I have the following problem:there are several text documents which I need to parse and create an index but without stop words and to stem the terms.I can do it manually but I heard from a colleague about Lucene which can do it automatically. I searched the web and found many examples which I tried but each and every example use a different version of lucene and different methods and none of the examples is complete. At the end of this process I need to calculate the tf/idf for each term in my collection.
update: I've created an index with one doc at the moment.the doc is without stop words and stemmed. how do I calculate tf/idf to this doc uisng lucenc? (I will add more docs after I'll figure out how to do the calculation)
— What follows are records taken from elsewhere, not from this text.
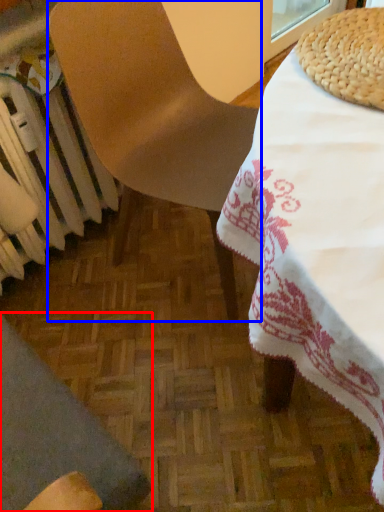
Question: Which point is further to the camera, chair (highlighted by a red box) or chair (highlighted by a blue box)?

Choices:
 (A) chair
 (B) chair

Answer: (B)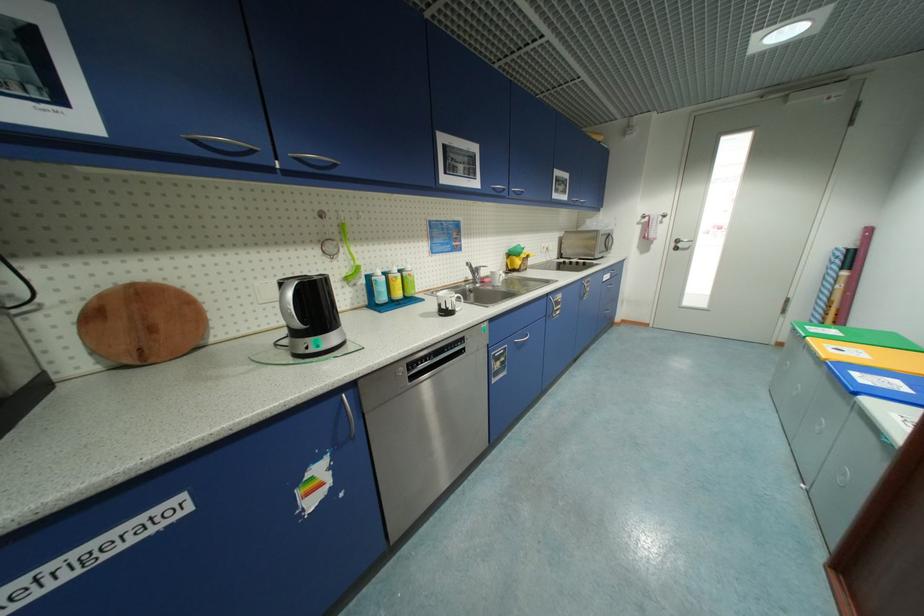
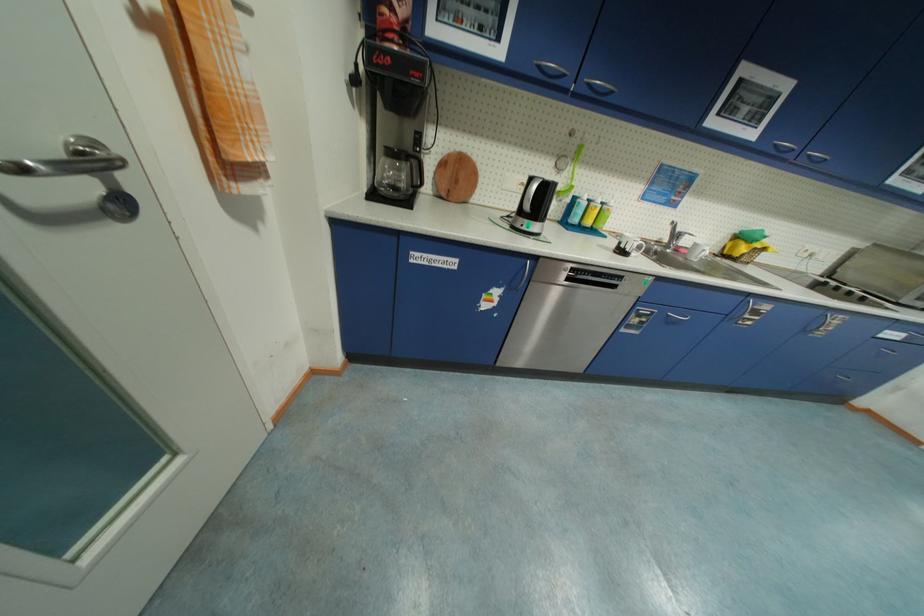
Where in the second image is the point corresponding to pixel 380 280 from the first image?

(584, 201)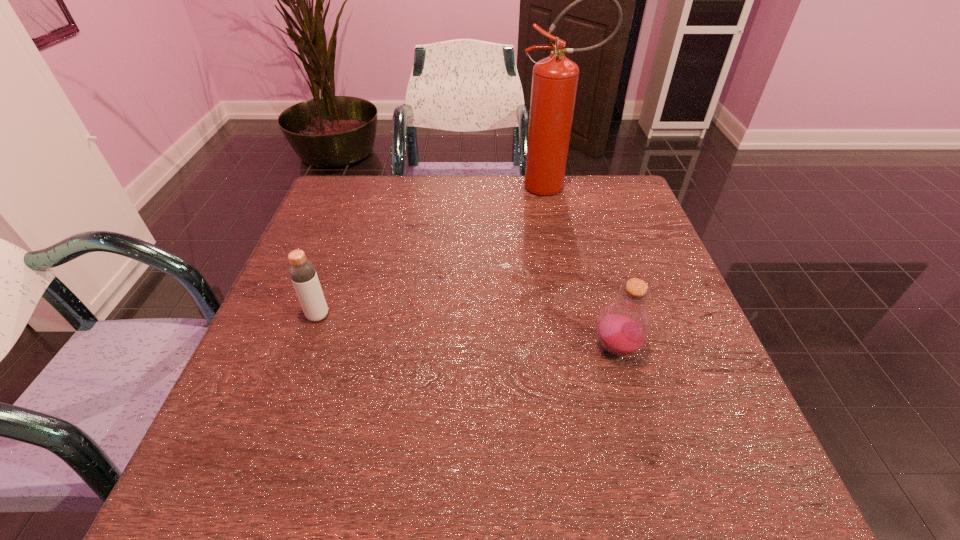
The height and width of the screenshot is (540, 960). Find the location of `fire extinguisher`. fire extinguisher is located at coordinates (555, 78).

Identify the location of the farthest object. (555, 78).

Find the location of a particular element. This screenshot has height=540, width=960. the nearer bottle is located at coordinates (624, 326).

Locate an element on the screen. The height and width of the screenshot is (540, 960). the right bottle is located at coordinates (624, 326).

Where is `the second farthest object`? the second farthest object is located at coordinates (302, 272).

Locate an element on the screen. the farther bottle is located at coordinates (302, 272).

This screenshot has height=540, width=960. What are the coordinates of `free space located from the nozzle of the fire extinguisher` in the screenshot? It's located at (413, 187).

Where is `free space located 0.370m from the nozzle of the fire extinguisher`? This screenshot has height=540, width=960. free space located 0.370m from the nozzle of the fire extinguisher is located at coordinates (393, 187).

What are the coordinates of `free space located 0.160m from the nozzle of the fire extinguisher` in the screenshot? It's located at (463, 187).

The width and height of the screenshot is (960, 540). Identify the location of vacant area located on the back of the nearest object. (585, 234).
Any help with lucene will be appreciated. Thanks.
import java.io.*;
import java.util.HashSet;
import org.apache.lucene.analysis.*;
import org.apache.lucene.analysis.tokenattributes.*;
import org.apache.lucene.analysis.standard.*;
import org.apache.lucene.store.Directory;
import org.apache.lucene.store.FSDirectory;
import org.apache.lucene.util.*;
import org.apache.lucene.analysis.snowball.*;
import org.apache.lucene.document.Document;
import org.apache.lucene.document.Field;
import org.apache.lucene.index.IndexWriter;
public class Stemmer
{
static HashSet<String> stopWordsList = null;
public static String Stem(String text, String language) throws IOException
{
parse p = new parse();
stopWordsList = p.readStopWordsFile();
StringBuffer result = new StringBuffer();
if (text!=null && text.trim().length()>0)
{
StringReader tReader = new StringReader(text);
// Analyzer analyzer = new StopAnalyzer(Version.LUCENE_36,stopWordsList);
@SuppressWarnings("deprecation")
Analyzer analyzer = new SnowballAnalyzer(Version.LUCENE_35,"English",stopWordsList);
// disk index storage
Directory directory = FSDirectory.open(new File("d:/index"));
@SuppressWarnings("deprecation")
IndexWriter writer = new IndexWriter(directory, analyzer, true, new IndexWriter.MaxFieldLength(25000));
TokenStream tStream = analyzer.tokenStream("contents", tReader);
@SuppressWarnings("deprecation")
TermAttribute term = tStream.addAttribute(TermAttribute.class);
try {
while (tStream.incrementToken())
{
result.append(term.term());
result.append(" ");
}
Document doc = new Document();
String title = "DocID";
// adding title field
doc.add(new Field("title", title, Field.Store.YES, Field.Index.ANALYZED));
String content = result.toString();
// adding content field
doc.add(new Field("content", content, Field.Store.YES, Field.Index.ANALYZED));
// writing new document to the index
writer.addDocument(doc);
writer.close();
System.out.println("Reult is: " + result);
}
catch (IOException ioe)
{
System.out.println("Error: "+ioe.getMessage());
}
}
// If, for some reason, the stemming did not happen, return the original text
if (result.length()==0)
result.append(text);
return result.toString().trim();
} //end stem
public static void main (String[] args) throws IOException
{
Stemmer.Stem("Michele Bachmann amenities pressed her allegations that the former head of her Iowa presidential bid was bribed by the campaign of rival Ron Paul to endorse him, even as one of her own aides denied the charge.", "English");
}
}//end class